How are your nutrient levels? When we age and our metabolism changes so do our various nutrient levels. Vitamin D – the sunshine vitamin – is so important to our bodies.

Benefits of Vitamin D for Health and Menopause

As women age, we gradually produce less estrogen, this time is called perimenopause. During this transition we may experience symptoms such as.

  • hot flashes

  • vaginal dryness

  • night sweats

  • weight gain

  • mood swings

  • insomnia

Vitamin D has proven to be a key nutrient for helping deal with menopause symptoms. There is evidence showing that estrogen calcium and vitamin D work together to promote bone health.

When properly absorbed vitamin D supports almost all our body functions and helps to prevent osteoporosis, certain types of cancers, depression, diabetes, and obesity.

Now, sunlight is the optimum way of getting vitamin D; however, because it is actually difficult to get enough sun exposure and proper absorption, supplementation helps individuals obtain optimal levels. It is important to note that applying sunscreen also blocks out the skins ability to absorb vitamin D. If you are planning on an extended period of sun exposure take time to use skin protection, but short periods daily will help you have optimum levels.
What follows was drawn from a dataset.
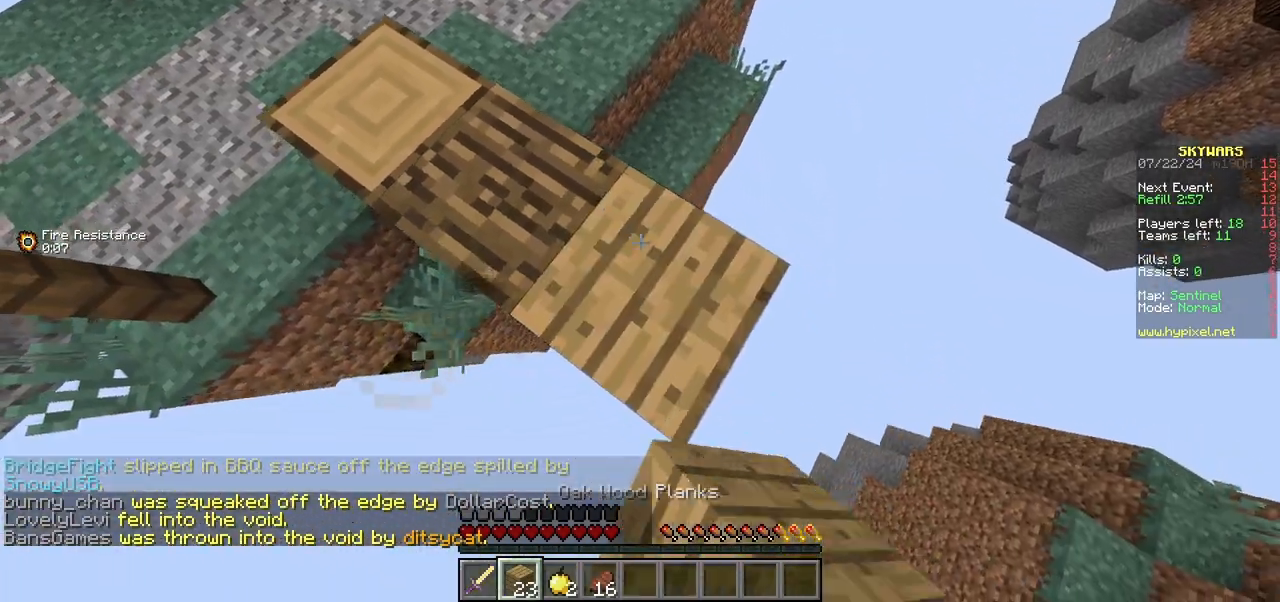
{"keys": ["d", "s"], "mouse": [], "events": [[17, "mouse_right", "up"], [367, "s", "up"], [483, "s", "down"]]}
Unfortunately, most of us do not get enough sun and are deficient in Vitamin D. The recommended daily value is 800 IU per day from food.

5-Day Free Water Challenge

Vitamin D depletion is problematic, especially in overweight patients with an elevated body mass index – for a poor BMI impairs vitamin D circulation. Absorbing and maintaining vitamin D levels is especially challenging for older patients. Low blood levels of vitamin D (serum 25-OH) correlates well with the incidence of nearly every major inflammatory disease.
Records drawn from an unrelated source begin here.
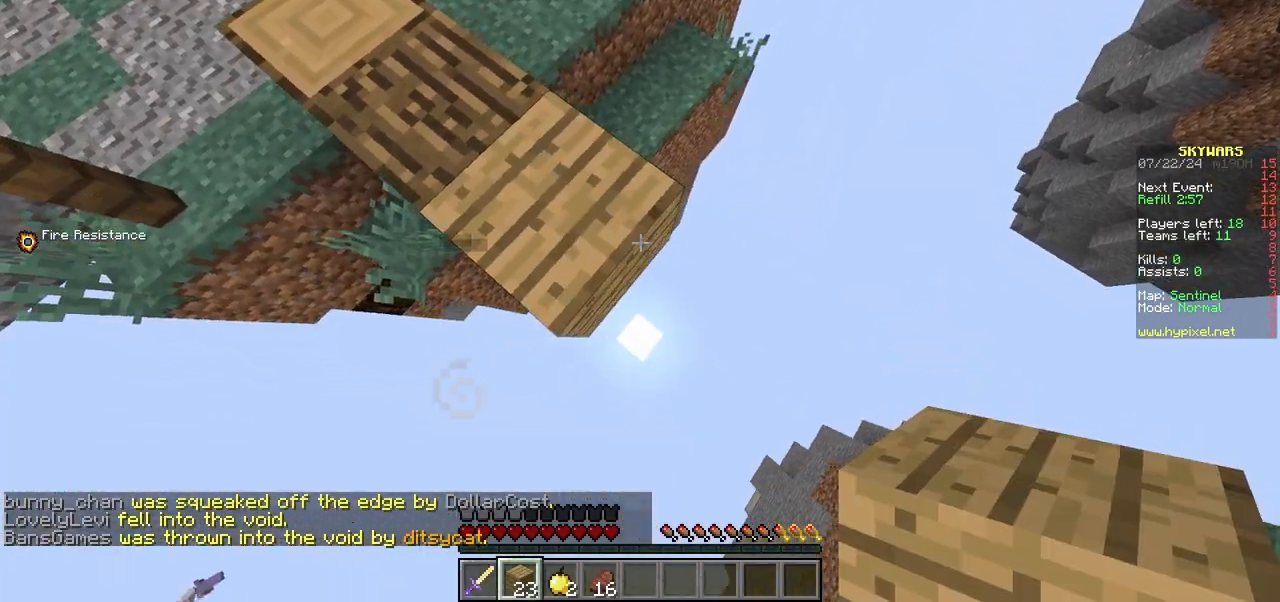
{"keys": ["d", "s"], "mouse": [], "events": [[33, "mouse_right", "down"], [150, "mouse_right", "up"]]}
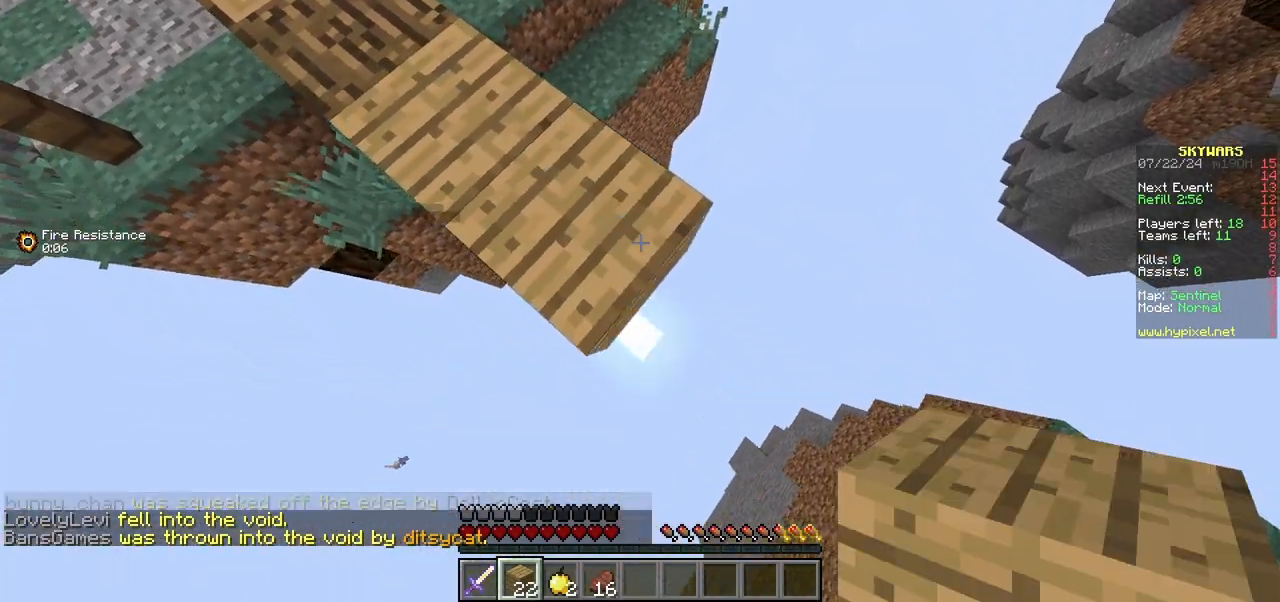
{"keys": ["d", "s"], "mouse": ["right"], "events": [[167, "mouse_right", "down"], [267, "mouse_right", "up"], [500, "mouse_right", "down"]]}
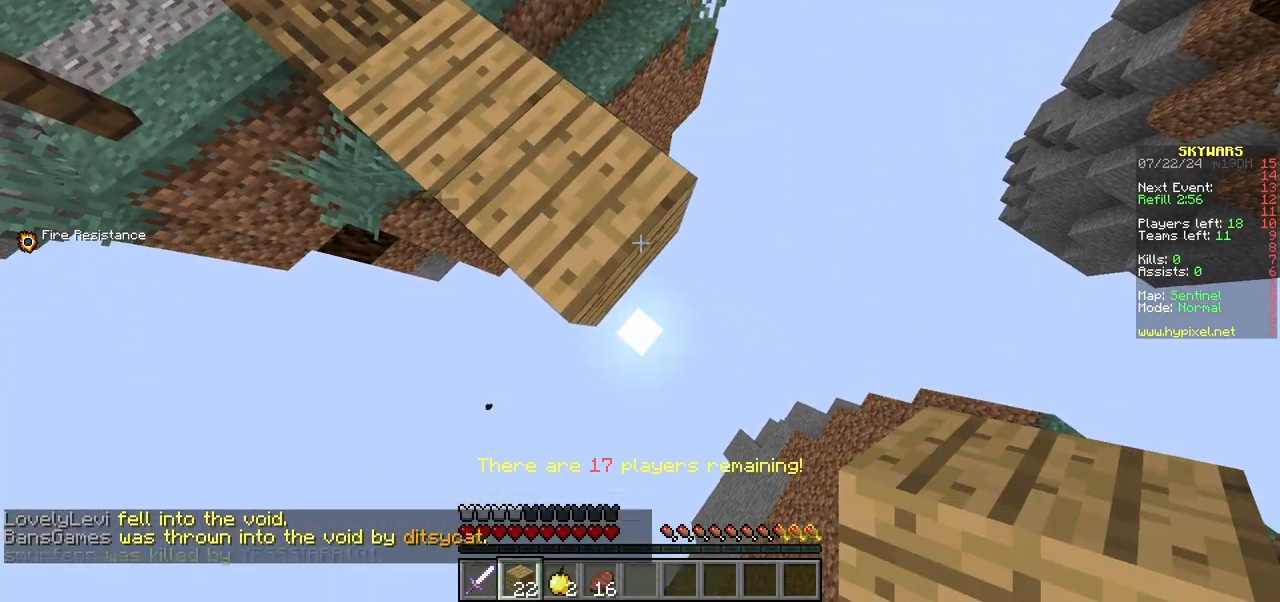
{"keys": ["d", "s"], "mouse": [], "events": [[183, "mouse_right", "up"], [350, "mouse_right", "down"], [467, "mouse_right", "up"]]}
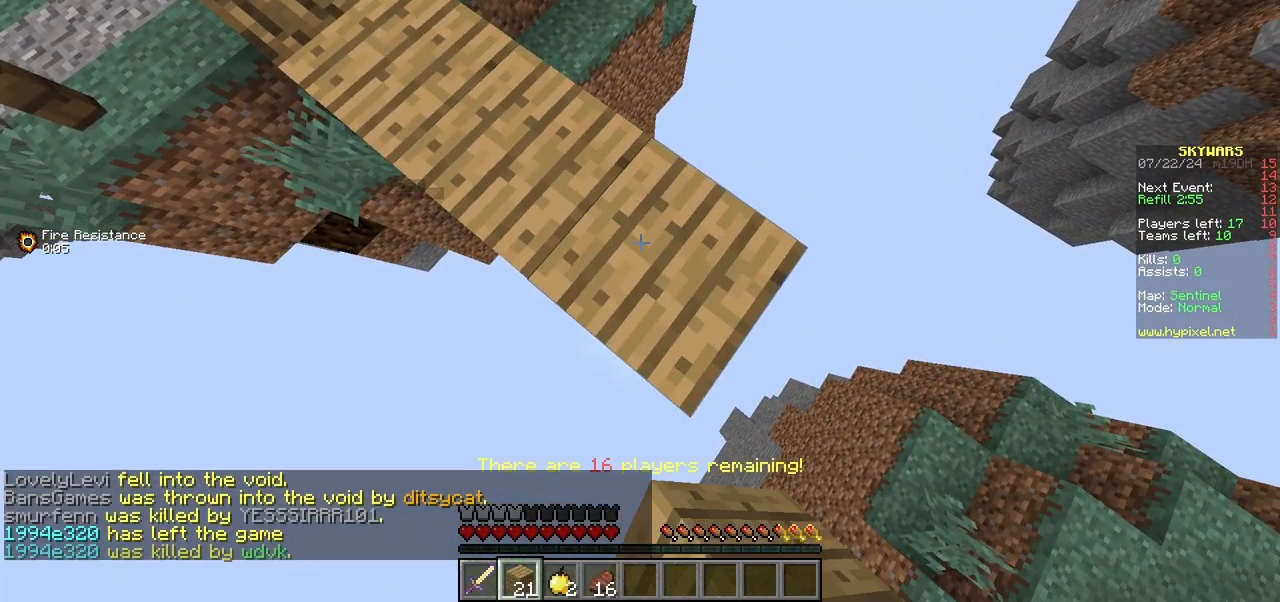
{"keys": ["d", "s"], "mouse": [], "events": [[17, "s", "up"], [250, "s", "down"]]}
Vitamin D modulates permeability of the gut lining as well as the blood brain barrier. It also helps to create tight junctions in these semi-permeable barriers throughout the body. The enzyme that activates the 25-OH form into the active form of vitamin D is produced in the kidneys and is a magnesium dependent enzyme. It is important to make sure to take magnesium before vitamin D. I recommend a D3 supplement for those who have difficulty achieving peak vitamin D levels. It is also important to ensure you are eating a healthy whole foods diet each day.

Several types of fish contain vitamin D, but many people including myself prefer not to eat fish so luckily seafood is not the only source. Whole eggs are a nutritious whole food that can provide you with a good amount of vitamin D. It is important to know you must eat the whole egg, the whites contain most of the protein and the fats, vitamins and minerals are found mostly in the yolk.

Mushrooms are a plant source of vitamin D2. Plants produce vitamin D2 where humans produce vitamin D3. While we need D3, wild mushrooms can help raise the blood levels of vitamin D. There are also several food items that are fortified with vitamins and minerals. Make sure you are reading labels and eating a clean diet.

It is important to consult with your physician regarding your current vitamin D levels and whether it is necessary to increase or decrease your intake. The normal vitamin D range is between 30-100 ng/ml.

Benefits of Vitamin D for Health and Menopause

Although studies aren’t completely conclusive, when a person has an adequate level of vitamin D, they tend to not suffer from health issues such as osteoporosis, depression, diabetes, or cardiovascular concerns. Women with adequate vitamin D levels tend to have less symptoms when transitioning through menopause. Vitamin D is also excellent for assisting the digestive system.

In conclusion, as we age prevention is key to maintaining our ideal lifestyle. Eating a clean diet, incorporating easy exercises, and checking in with our doctor on our vitamin levels is an important part of this. A walk outside each day can help maintain vitamin D a key player in our overall health.